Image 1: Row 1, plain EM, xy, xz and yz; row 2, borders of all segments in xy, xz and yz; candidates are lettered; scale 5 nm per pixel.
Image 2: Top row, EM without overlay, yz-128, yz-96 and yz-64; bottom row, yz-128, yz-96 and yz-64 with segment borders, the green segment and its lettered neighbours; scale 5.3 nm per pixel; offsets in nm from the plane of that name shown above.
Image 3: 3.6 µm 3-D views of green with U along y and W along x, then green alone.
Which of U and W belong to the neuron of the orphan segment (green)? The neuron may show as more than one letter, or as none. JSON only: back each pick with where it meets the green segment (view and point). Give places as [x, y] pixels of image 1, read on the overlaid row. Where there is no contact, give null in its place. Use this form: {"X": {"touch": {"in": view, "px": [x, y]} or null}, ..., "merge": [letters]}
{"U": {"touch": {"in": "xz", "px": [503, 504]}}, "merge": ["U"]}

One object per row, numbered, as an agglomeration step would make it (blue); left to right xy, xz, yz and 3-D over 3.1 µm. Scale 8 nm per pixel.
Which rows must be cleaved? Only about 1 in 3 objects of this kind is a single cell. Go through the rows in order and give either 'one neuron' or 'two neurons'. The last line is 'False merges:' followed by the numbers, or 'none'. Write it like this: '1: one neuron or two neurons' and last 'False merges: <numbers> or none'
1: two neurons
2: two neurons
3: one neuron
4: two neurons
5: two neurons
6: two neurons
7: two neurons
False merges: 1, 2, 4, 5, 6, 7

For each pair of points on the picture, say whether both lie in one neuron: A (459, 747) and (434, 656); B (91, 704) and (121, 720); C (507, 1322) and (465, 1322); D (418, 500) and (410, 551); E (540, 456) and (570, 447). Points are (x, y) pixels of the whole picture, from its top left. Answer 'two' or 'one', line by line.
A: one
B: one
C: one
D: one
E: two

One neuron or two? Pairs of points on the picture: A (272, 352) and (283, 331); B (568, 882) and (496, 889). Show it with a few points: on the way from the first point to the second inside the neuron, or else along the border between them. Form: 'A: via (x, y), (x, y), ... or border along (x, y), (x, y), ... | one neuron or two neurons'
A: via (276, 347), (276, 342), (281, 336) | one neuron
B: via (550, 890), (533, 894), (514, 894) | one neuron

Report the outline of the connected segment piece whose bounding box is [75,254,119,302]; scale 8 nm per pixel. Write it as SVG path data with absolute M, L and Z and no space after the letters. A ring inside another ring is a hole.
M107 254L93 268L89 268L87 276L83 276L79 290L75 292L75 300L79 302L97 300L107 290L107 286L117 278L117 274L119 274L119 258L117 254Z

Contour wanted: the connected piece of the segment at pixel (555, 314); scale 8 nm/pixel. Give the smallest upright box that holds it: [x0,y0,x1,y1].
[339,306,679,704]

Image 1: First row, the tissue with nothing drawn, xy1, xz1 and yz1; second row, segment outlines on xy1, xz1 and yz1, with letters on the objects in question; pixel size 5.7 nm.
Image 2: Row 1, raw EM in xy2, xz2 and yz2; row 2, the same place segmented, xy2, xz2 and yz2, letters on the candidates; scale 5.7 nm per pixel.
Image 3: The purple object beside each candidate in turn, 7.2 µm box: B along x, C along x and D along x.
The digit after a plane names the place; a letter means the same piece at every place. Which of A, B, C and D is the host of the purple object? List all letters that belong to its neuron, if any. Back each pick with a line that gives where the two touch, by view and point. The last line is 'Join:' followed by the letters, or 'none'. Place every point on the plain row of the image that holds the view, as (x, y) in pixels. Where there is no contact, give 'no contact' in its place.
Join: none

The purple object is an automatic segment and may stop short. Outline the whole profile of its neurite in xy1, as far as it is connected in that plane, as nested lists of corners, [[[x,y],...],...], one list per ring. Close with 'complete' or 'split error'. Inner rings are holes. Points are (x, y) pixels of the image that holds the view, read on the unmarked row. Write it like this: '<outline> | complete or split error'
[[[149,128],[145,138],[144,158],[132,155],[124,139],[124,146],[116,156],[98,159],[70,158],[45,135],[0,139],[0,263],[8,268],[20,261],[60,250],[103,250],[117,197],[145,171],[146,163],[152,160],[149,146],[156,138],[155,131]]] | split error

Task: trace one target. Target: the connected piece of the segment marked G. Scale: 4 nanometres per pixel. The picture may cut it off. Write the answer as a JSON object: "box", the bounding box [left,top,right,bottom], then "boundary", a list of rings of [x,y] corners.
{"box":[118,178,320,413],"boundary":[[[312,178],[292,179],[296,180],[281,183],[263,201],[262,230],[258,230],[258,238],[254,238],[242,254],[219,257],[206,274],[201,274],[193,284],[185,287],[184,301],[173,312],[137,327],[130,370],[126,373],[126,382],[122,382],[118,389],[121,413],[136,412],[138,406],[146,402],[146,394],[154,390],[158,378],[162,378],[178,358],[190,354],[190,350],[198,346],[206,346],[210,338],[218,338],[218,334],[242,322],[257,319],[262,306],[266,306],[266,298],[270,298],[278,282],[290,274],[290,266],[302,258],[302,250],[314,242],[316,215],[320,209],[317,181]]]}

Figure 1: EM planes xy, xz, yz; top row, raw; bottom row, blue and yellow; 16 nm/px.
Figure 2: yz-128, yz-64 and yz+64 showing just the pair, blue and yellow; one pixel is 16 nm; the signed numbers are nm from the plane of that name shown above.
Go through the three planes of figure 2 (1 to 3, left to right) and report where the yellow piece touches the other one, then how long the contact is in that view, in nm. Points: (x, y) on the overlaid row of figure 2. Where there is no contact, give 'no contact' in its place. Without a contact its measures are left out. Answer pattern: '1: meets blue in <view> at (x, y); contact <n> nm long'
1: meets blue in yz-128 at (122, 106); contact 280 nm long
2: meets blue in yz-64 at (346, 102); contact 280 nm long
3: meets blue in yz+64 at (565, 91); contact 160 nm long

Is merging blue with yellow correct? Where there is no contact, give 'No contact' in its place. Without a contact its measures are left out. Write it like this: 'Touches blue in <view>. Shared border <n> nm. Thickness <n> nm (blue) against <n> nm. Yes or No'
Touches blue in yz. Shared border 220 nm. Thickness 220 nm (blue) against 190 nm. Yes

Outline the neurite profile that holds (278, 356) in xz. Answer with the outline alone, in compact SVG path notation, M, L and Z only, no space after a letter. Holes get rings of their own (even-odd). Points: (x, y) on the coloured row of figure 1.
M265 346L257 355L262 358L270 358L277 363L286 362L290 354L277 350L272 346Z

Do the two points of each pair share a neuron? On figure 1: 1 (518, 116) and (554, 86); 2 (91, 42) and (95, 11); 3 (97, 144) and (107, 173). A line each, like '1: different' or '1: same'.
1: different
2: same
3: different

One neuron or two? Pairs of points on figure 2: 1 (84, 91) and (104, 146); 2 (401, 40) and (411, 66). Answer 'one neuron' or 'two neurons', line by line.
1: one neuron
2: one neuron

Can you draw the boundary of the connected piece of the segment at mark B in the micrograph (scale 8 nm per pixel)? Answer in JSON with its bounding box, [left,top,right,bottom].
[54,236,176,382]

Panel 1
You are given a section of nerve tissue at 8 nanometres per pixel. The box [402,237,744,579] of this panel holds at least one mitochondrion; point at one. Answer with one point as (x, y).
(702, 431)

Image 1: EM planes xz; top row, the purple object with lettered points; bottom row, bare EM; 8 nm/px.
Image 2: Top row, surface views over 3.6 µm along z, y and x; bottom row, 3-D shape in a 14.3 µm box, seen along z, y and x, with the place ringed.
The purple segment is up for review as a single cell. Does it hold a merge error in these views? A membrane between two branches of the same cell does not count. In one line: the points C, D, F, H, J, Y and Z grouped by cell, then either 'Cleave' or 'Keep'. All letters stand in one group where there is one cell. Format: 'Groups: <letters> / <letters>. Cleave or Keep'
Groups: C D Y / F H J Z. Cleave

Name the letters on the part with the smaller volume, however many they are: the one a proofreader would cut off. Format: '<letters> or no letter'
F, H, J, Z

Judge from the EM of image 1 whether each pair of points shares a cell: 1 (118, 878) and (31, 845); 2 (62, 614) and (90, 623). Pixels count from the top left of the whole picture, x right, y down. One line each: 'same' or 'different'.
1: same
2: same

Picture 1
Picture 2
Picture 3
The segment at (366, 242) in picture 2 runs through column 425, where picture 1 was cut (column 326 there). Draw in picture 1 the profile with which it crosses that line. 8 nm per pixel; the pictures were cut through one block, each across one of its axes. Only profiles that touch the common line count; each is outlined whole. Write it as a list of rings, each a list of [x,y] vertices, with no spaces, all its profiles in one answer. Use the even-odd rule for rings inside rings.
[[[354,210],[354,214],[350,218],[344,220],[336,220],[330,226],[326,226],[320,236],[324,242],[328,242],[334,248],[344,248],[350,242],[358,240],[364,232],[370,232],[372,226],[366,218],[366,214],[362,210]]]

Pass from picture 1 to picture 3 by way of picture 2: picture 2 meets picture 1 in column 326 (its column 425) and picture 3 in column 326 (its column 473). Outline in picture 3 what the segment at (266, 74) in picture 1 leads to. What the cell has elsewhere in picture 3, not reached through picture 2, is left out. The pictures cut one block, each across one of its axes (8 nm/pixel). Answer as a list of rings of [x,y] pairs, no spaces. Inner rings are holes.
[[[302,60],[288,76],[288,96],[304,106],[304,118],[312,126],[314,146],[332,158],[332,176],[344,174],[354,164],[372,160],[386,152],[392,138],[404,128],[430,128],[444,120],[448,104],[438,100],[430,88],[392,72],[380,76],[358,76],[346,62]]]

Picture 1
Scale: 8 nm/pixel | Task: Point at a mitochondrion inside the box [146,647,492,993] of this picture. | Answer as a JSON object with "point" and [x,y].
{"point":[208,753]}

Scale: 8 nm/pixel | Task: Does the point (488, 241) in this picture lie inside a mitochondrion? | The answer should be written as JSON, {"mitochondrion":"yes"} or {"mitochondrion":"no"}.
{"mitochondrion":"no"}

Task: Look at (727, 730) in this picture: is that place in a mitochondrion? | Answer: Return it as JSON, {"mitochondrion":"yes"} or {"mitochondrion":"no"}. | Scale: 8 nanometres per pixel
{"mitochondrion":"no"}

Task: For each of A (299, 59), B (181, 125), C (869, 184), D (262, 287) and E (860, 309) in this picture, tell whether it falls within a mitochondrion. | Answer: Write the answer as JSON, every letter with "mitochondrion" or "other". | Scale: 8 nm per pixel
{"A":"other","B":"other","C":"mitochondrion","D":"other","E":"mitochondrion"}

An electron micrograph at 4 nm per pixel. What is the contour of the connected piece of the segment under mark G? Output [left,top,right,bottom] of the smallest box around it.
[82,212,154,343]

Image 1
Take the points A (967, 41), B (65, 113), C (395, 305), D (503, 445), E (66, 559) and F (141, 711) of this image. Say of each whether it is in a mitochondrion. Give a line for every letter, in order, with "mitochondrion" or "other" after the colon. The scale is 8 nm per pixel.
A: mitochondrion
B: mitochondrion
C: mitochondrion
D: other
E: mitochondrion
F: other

What is being asked:
The response consists of the lines above that contain "candidates".

Completed exercise:
Image 1: Row 1, plain EM, xy, xz and yz; row 2, borders of all segments in xy, xz and yz; candidates are lettered; scale 5 nm per pixel.
Image 2: Row 1, raw EM in xy2, xz2 and yz2; row 2, the same place segmented, xy2, xz2 and yz2, letters on the candidates; scale 5.7 nm per pixel.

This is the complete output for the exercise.